Hauge’s fondness for dated forms of existentialism, phenomenology, and literary theory is evidenced in his partial understanding of modern university literature departments. Hauge would have us believe that the theoretical debates of the past are largely over and that, in parallel with naturalism’s naïve positivism, humanities departments are back to a kind of crude empiricism of literary reading where, according to Rita Felski, we simply follow the ‘thought-streams of others.’ (p105) Hauge, to my mind rightly, laments Felski’s pre-linguistic turn notions of the subject, yet he is grateful for having studied the English classics through the methods of the American new critics. Now Hauge’s knowledge of the private life of T. S. Eliot makes it difficult for him to read his poetry (p106). Despite professing an admiration for Alan Sinfield’s ‘Society and Literature 1945-1970’ (p88), the lesson that we can only pretend our readings are not influenced by factors outside the text seems lost on Hauge. Who comes to Shakespeare with no prior knowledge whatsoever? Even if that knowledge was only a historically constructed term for literary analysis, e.g. ‘bathos’, then we still bring in ‘background’ to our reading.

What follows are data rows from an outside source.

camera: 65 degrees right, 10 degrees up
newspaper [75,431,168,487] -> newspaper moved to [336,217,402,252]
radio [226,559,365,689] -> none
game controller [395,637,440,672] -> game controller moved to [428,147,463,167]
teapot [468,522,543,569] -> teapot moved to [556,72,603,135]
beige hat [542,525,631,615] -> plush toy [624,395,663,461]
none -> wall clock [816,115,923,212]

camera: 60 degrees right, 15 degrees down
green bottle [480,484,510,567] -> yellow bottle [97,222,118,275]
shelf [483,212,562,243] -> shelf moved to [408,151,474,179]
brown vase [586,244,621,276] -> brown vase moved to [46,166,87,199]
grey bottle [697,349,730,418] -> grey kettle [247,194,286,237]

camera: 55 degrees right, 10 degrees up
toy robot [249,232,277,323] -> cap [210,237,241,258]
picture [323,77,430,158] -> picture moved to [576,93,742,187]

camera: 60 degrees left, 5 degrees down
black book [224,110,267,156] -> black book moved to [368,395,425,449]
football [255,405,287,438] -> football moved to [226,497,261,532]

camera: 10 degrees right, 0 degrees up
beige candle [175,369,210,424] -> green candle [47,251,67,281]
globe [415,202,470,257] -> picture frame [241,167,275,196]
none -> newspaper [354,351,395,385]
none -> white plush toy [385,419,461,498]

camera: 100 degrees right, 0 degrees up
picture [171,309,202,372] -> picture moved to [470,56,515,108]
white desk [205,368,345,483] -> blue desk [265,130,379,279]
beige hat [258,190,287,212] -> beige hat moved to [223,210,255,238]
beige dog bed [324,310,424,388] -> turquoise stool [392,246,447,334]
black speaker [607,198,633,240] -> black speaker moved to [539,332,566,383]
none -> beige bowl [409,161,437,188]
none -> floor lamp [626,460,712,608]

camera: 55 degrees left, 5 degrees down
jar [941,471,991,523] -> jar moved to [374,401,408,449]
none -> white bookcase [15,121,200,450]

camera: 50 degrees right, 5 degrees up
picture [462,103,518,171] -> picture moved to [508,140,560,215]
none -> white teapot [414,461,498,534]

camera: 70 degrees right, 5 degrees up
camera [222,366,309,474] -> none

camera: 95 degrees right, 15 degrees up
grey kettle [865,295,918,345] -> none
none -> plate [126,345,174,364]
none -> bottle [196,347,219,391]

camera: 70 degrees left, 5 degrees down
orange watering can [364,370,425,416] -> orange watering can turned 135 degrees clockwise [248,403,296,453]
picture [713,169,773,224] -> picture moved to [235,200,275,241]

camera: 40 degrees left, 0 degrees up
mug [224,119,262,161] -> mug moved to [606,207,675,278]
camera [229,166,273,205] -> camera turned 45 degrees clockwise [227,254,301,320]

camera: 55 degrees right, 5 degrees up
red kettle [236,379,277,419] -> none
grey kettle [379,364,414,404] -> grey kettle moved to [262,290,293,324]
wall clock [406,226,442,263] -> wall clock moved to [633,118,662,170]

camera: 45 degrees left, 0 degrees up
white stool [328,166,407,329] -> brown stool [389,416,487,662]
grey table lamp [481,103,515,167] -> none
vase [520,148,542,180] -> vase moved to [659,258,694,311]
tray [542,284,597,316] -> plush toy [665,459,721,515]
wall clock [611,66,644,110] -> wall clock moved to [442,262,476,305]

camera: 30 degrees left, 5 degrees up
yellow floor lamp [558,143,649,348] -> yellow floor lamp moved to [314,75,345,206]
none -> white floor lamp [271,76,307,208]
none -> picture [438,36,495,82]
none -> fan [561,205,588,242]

Overall, beyond the surface jollity, there’s an unmistakable note of resignation. ‘Ensomhedparathed’: the term is never elaborated. By the end of the work, we can guess that Hauge is ‘ready’ to be ‘lonely’ by voicing unpopular views which go against the grain. Yet ‘Ensomhedparathed’ is also the voice of a life-long academic determined to have the last word. If, as Hauge proposes, the ’after-theory’ paradigm is taking over Danish humanities departments thanks to a mercantile social trend determining all education should become useful (p104), we can take hope in the mass-commodification of university courses in the Anglophone world, where nuances are magnified in order to generate rare desirable ‘theories’ students will be willing to pay for. An effective marketing strategy for such theories is to show how your approach differs from others through making sensationalist claims. Being a little flip with academic protocol can also go down well with the youth. Add to this an insider’s extensive knowledge, a lively anecdotal style, and a penchant for making contrarian statements, and we might say with some confidence that Hans Hauge’s academic enterprise needn’t fear insolvency.